:: Data to examine
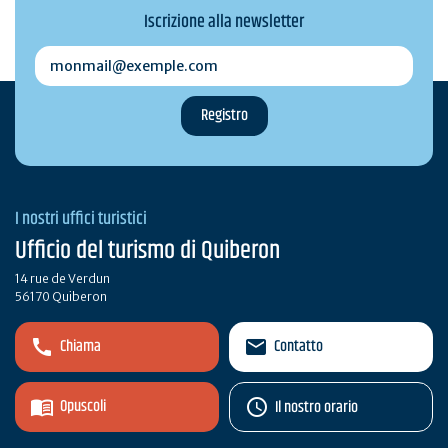
Iscrizione alla newsletter
monmail@exemple.com
I nostri uffici turistici
Ufficio del turismo di Quiberon
14 rue de Verdun
56170 Quiberon
Chiama
Contatto
Opuscoli
Il nostro orario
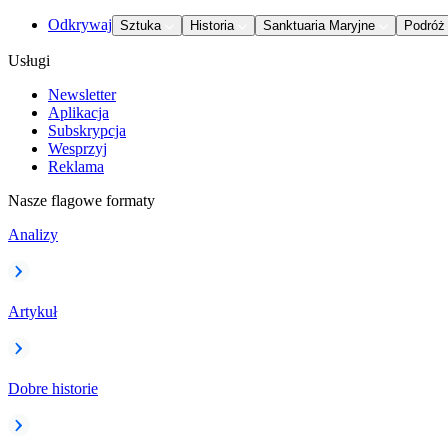
Odkrywaj
Sztuka
Historia
Sanktuaria Maryjne
Podróż
Usługi
Newsletter
Aplikacja
Subskrypcja
Wesprzyj
Reklama
Nasze flagowe formaty
Analizy
Artykuł
Dobre historie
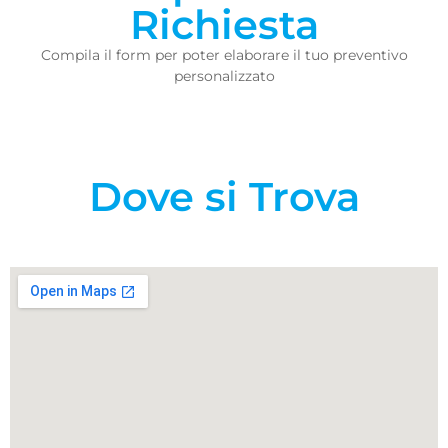
Richiesta
Compila il form per poter elaborare il tuo preventivo
personalizzato
Dove si Trova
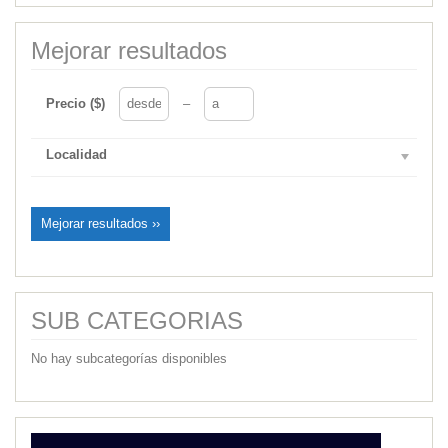
Mejorar resultados
Precio ($)
–
Localidad
Mejorar resultados ››
SUB CATEGORIAS
No hay subcategorías disponibles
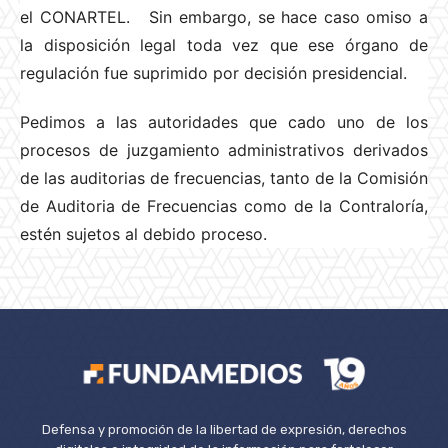
el CONARTEL. Sin embargo, se hace caso omiso a
la disposición legal toda vez que ese órgano de
regulación fue suprimido por decisión presidencial.
Pedimos a las autoridades que cado uno de los
procesos de juzgamiento administrativos derivados
de las auditorias de frecuencias, tanto de la Comisión
de Auditoria de Frecuencias como de la Contraloría,
estén sujetos al debido proceso.
Defensa y promoción de la libertad de expresión, derechos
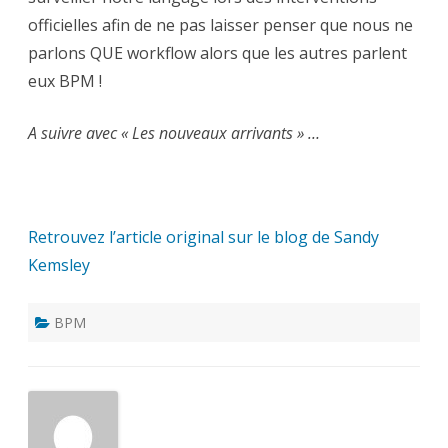
officielles afin de ne pas laisser penser que nous ne
parlons QUE workflow alors que les autres parlent
eux BPM !
A suivre avec « Les nouveaux arrivants » …
Retrouvez l’article original sur le blog de Sandy
Kemsley
BPM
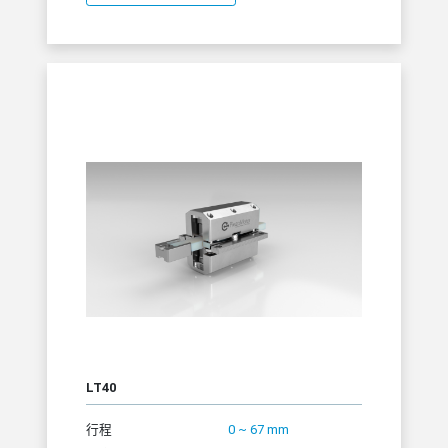
LT40
行程
0 ~ 67 mm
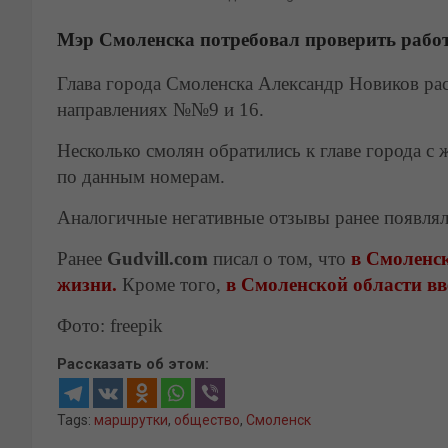
Мэр Смоленска потребовал проверить рабо
Глава города Смоленска Александр Новиков ра
направлениях №№9 и 16.
Несколько смолян обратились к главе города с
по данным номерам.
Аналогичные негативные отзывы ранее появлял
Ранее
Gudvill.com
писал о том, что
в Смоленск
жизни.
Кроме того,
в Смоленской области в
Фото: freepik
Рассказать об этом:
Tags:
маршрутки
,
общество
,
Смоленск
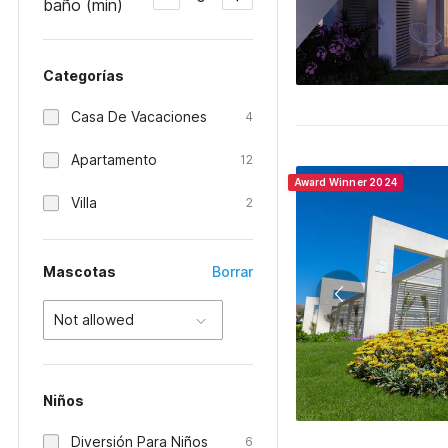
baño (min)
Categorías
Casa De Vacaciones
4
Apartamento
12
Award Winner 2024
Villa
2
Mascotas
Borrar
Not allowed
Niños
Diversión Para Niños
6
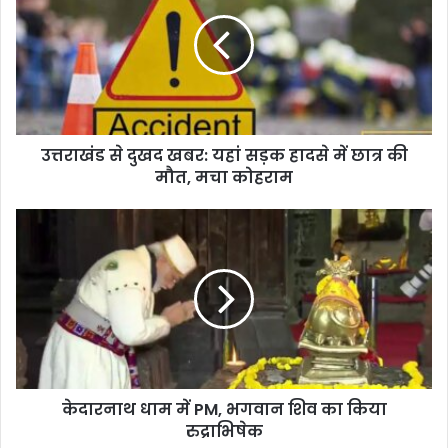
दुखद
खबर:
यहां
सड़क
हादसे
में
छात्र
उत्तराखंड से दुखद खबर: यहां सड़क हादसे में छात्र की
की
मौत,
मौत, मचा कोहराम
मचा
कोहराम
केदारनाथ
धाम
में
PM,
भगवान
शिव
का
किया
रुद्राभिषेक
केदारनाथ धाम में PM, भगवान शिव का किया
रुद्राभिषेक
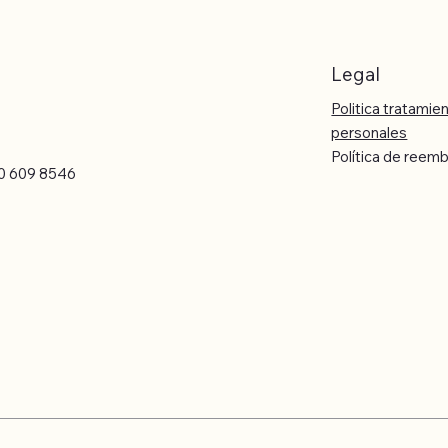
Legal
Politica tratamie
personales
Política de reem
0 609 8546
::::
= Aim of the task =
The answer consists of the lines above that include the word "Смоленска", each copied exactly.

= Response to this task =
Мэр Смоленска потребовал проверить рабо
Глава города Смоленска Александр Новиков ра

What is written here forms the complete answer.